Ardath Albee has more than 30 years of experience in the marketing industry, and is an expert in training her clients to make conversions and boost sales. She has had two books published about marketing strategies, and she owns and operates her own consulting firm, Marketing Interactions, Inc.
You have said that as a highly sought-after marketing consultant, one of the most important concepts you teach is creating buyer-centric content? What is that, specifically?
It’s all about creating content that speaks to what the customers care about — what they need to know — rather than what the company wants to say.
Buyer-centric content is not about the company or your product. It’s about what your products enable. What can’t your customers do without you?
It’s often the same issue from company to company. What the marketers know the best is their products; it’s what they believe in, what they want to talk about. The thing they DON’T know is who their buyers are, what makes them tick, what they care about and what’s the context of their problem in relation to why they would need your product.
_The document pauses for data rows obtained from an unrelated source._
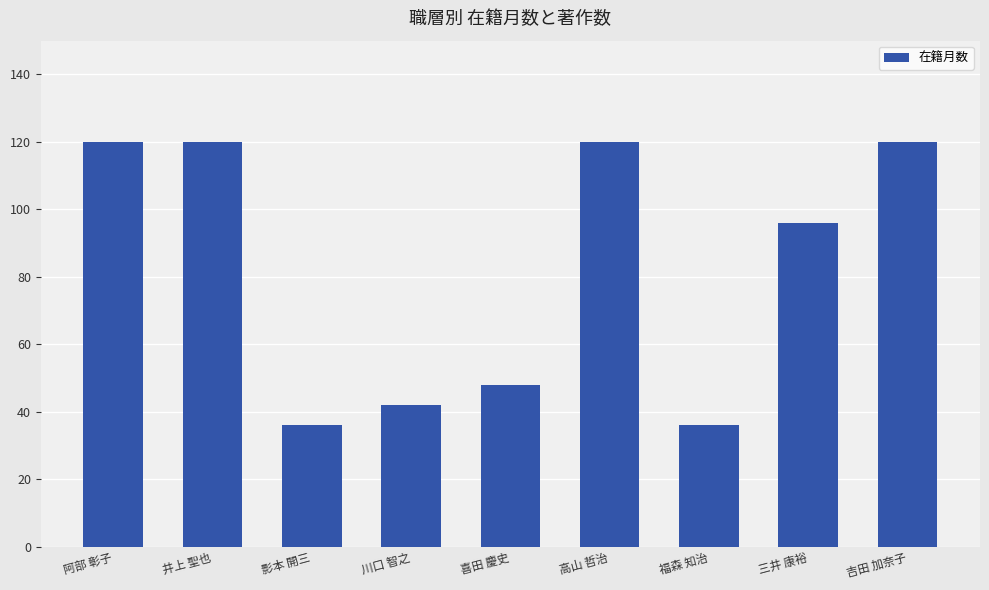

What is the difference between the maximum and minimum values?

84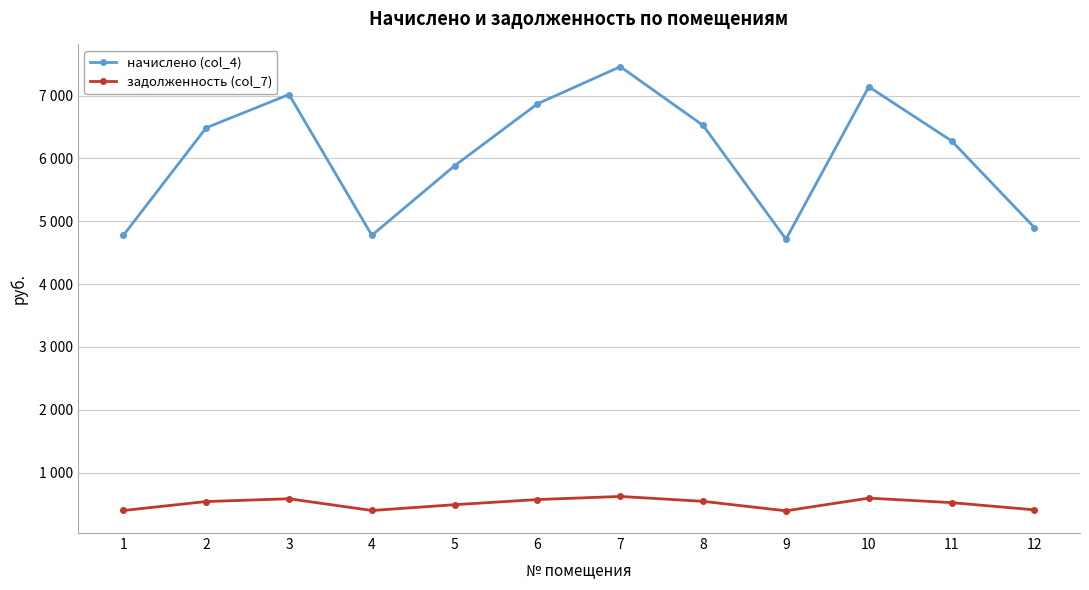

What are all the series names shown in the legend?

начислено (col_4), задолженность (col_7)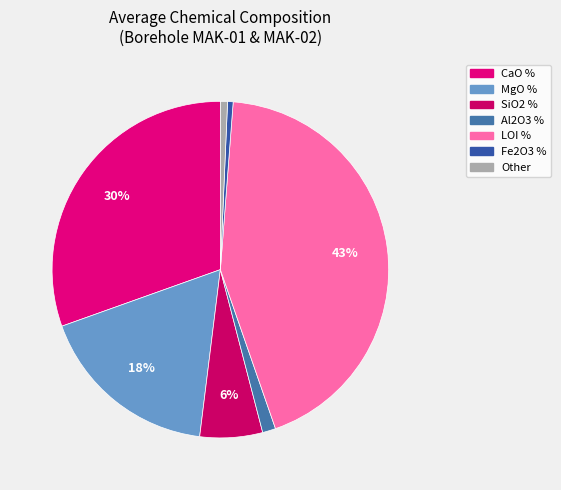

Between LOI % and Al2O3 %, which is larger?

LOI %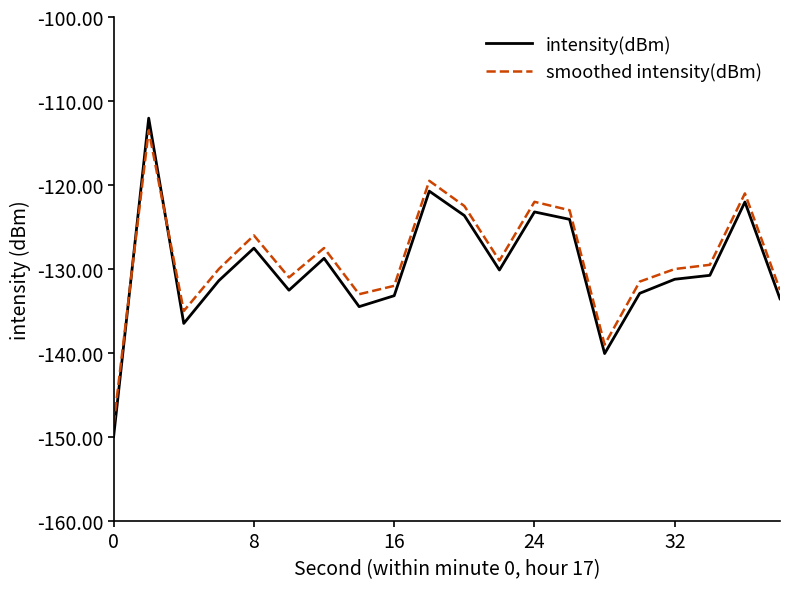

What is the greatest value displayed?

-112.0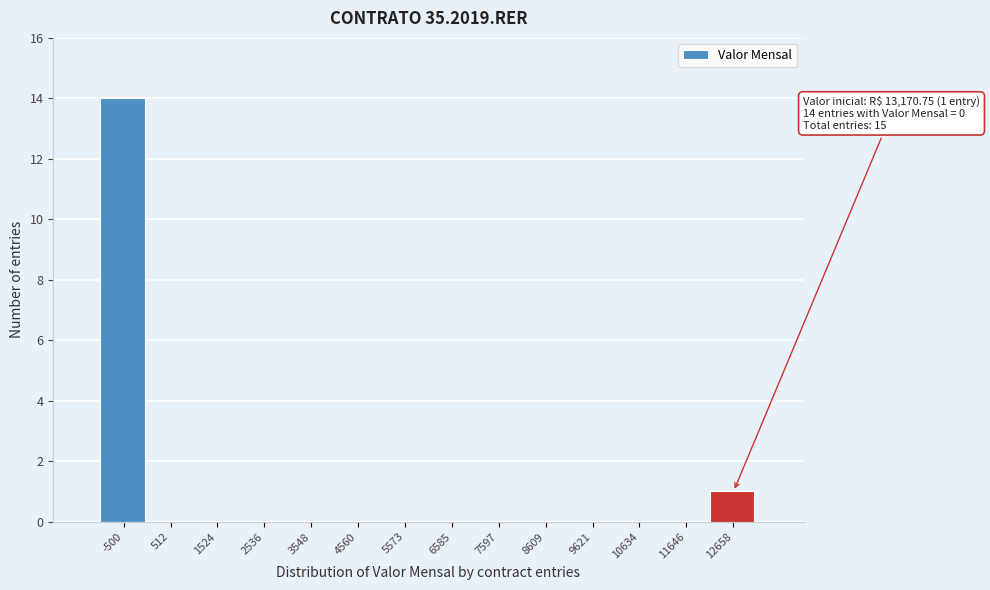

Reading right to left, extract all data points from this chart.

12658=1	11646=0	10634=0	9621=0	8609=0	7597=0	6585=0	5573=0	4560=0	3548=0	2536=0	1524=0	512=0	-500=14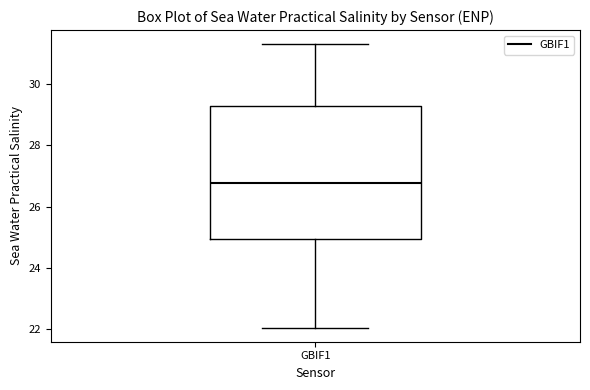

Transcribe this box plot: give where the median line is, the range the box spans, and where the two whiskers end, as read against the y-axis. The values are not printed on the chart, so give them approximately, as read against the axis.

median 26.8, box 25.0 to 29.2, whiskers 22.0 to 31.2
Creating buyer-centric content is refocusing, turning away from your product and turning toward the buyer and looking at how you can solve their problem. And what is the problem? A lot of them don’t even know.
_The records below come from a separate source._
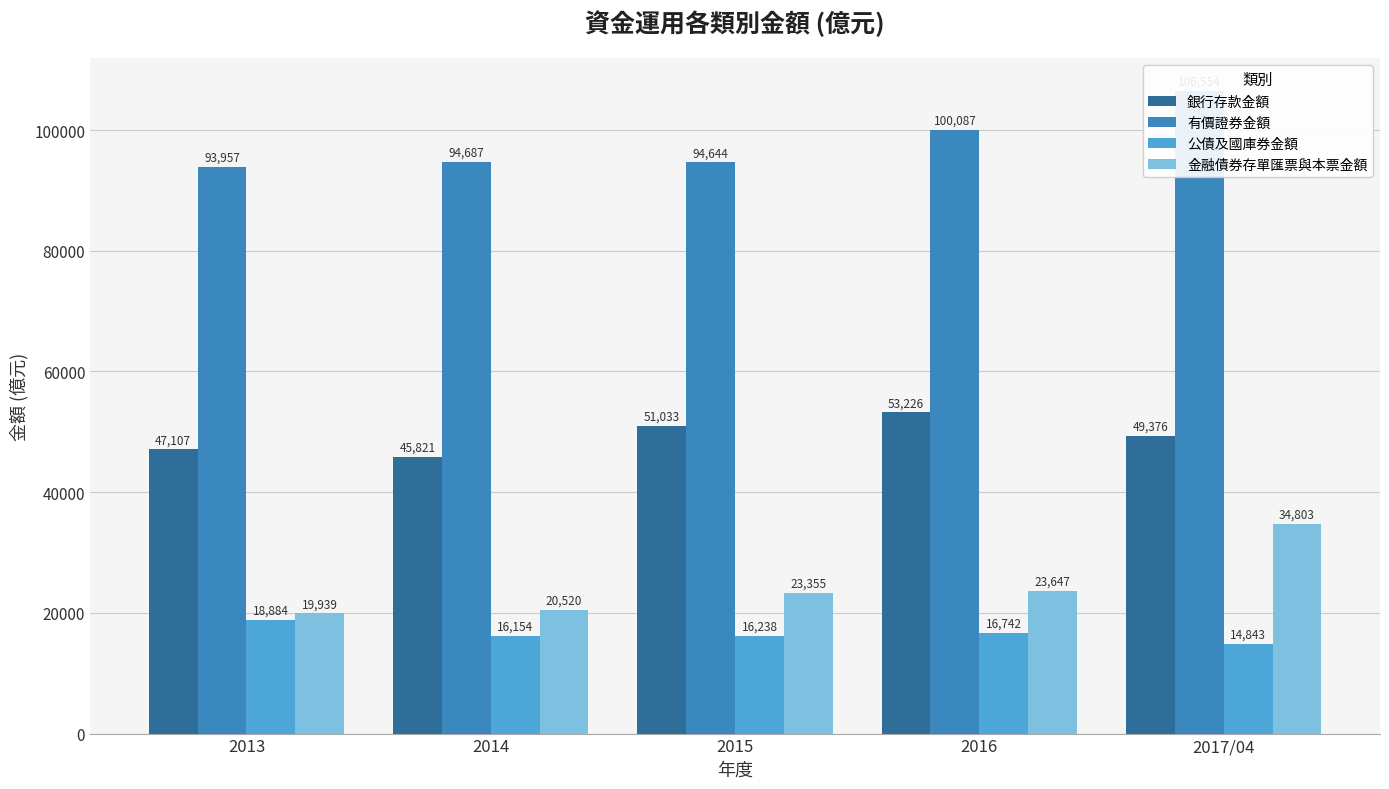

Reading right to left, transcribe all the data shown in this chart.

銀行存款金額: 49376	53226	51033	45821	47107
有價證券金額: 106554	100087	94644	94687	93957
公債及國庫券金額: 14843	16742	16238	16154	18884
金融債券存單匯票與本票金額: 34803	23647	23355	20520	19939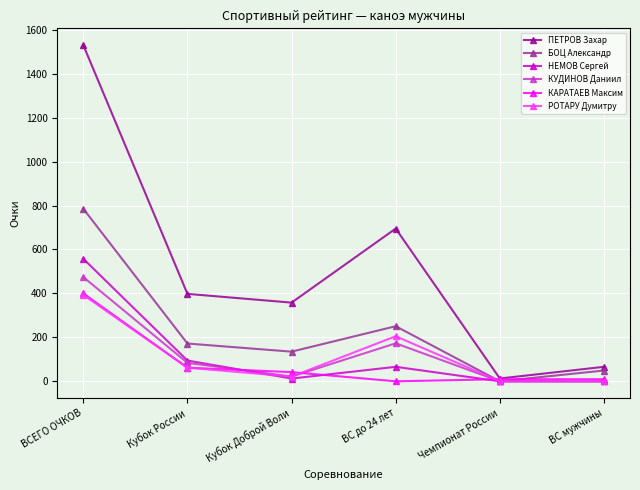

Which series has the widest spread of values?

ПЕТРОВ Захар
I spend the majority of my life creating personas for the companies I work for. We need personas in order to create content that’s relevant to buyers.
You talk in your book about the Continuum Experience and how important it is to marketers. Can you explain how this concept works and how marketers can implement it?
The Continuum Experience is a process of storytelling over time.
I’ve been on a rant for years about how we need to kick campaigns to the curb. A campaign is three or four touches over a month or a quarter, etc. Once they get their targets interested, the campaign ends and it’s a new quarter, new theme. The potential clients wonder where the thing they were interested in went. These random acts of content don’t do the job.
The Continuum Experience is telling that story from problem to solution across the entirety of the buying process.
Now I’m working with people to show them how to sell all the way through the customer lifecycle. What happens after they become a customer? How do you continue to engage them? How do you maintain sales? What is that ongoing story? How do you keep building on that to create this momentum, moving buyers or customers along?
Today’s attention spans are shorter than ever. Is it hard to sell the Continuum Experience idea to those who are steeped in our throwaway culture?
Yes. The problem isn’t the buyer, though, it’s the marketer.
We get bored. We already know the story and want to do something new and different. We should be thinking about how to tell the next piece of the story. But the challenge is creating an enduring story.
Another big problem is that marketers are still evaluated on how many leads they produce per month, so they don’t focus on the long term. They want to hit that 500-lead mark for the month. When that’s the criteria, it’s hard to make a case for the Continuum Experience.
How many leads is reasonable?
We have to start thinking of “leads” differently. It’s not a lead if you just take contact information from somebody who filled out a form because they want to read a piece of content and give it to a salesperson. We need to nurture and develop these people into qualified buyers.
Wouldn’t you rather have 25 solid leads than 500 tenuous ones?
You named your company Marketing Interactions. Is that to give people an idea of how you work and what you think is important?
I named the company Marketing Interactions because it was about teaching people how to create interactive experiences with their buyers. It was a big shift at that time, from face-to-face to digital. I was teaching people how to create conversations that begin online and transition them off-line.
But I don’t have an ABC formula that works for everyone. I have a certain way I build personas, but the application is different for each company. It depends on the objectives. It’s customer-buyer interaction, but it’s also my interaction with my client to come up with something that works specifically for them.
What advice do you give your clients regarding reputation management?
We focus on brand alignment, consistency and brand integrity; we try to avoid fragmented experiences. You need to engage your customers without violating the brand.
For companies that are rebranding, we have to ask, how provocative are you willing to be? Most companies are too conservative for big changes. But if you just hint at change, you look a little wishy-washy. It’s a delicate balance.
When you’re making changes, how do you know how much to diversify, how much to offer customers? How did Baskin-Robbins decide that 29 flavors weren’t enough but 32 was too many?
Personas really help with deciding what areas your company will focus on. Marketers need to ask themselves which out of the slate of products makes sense for their buyers.
But it all comes down to what customers want.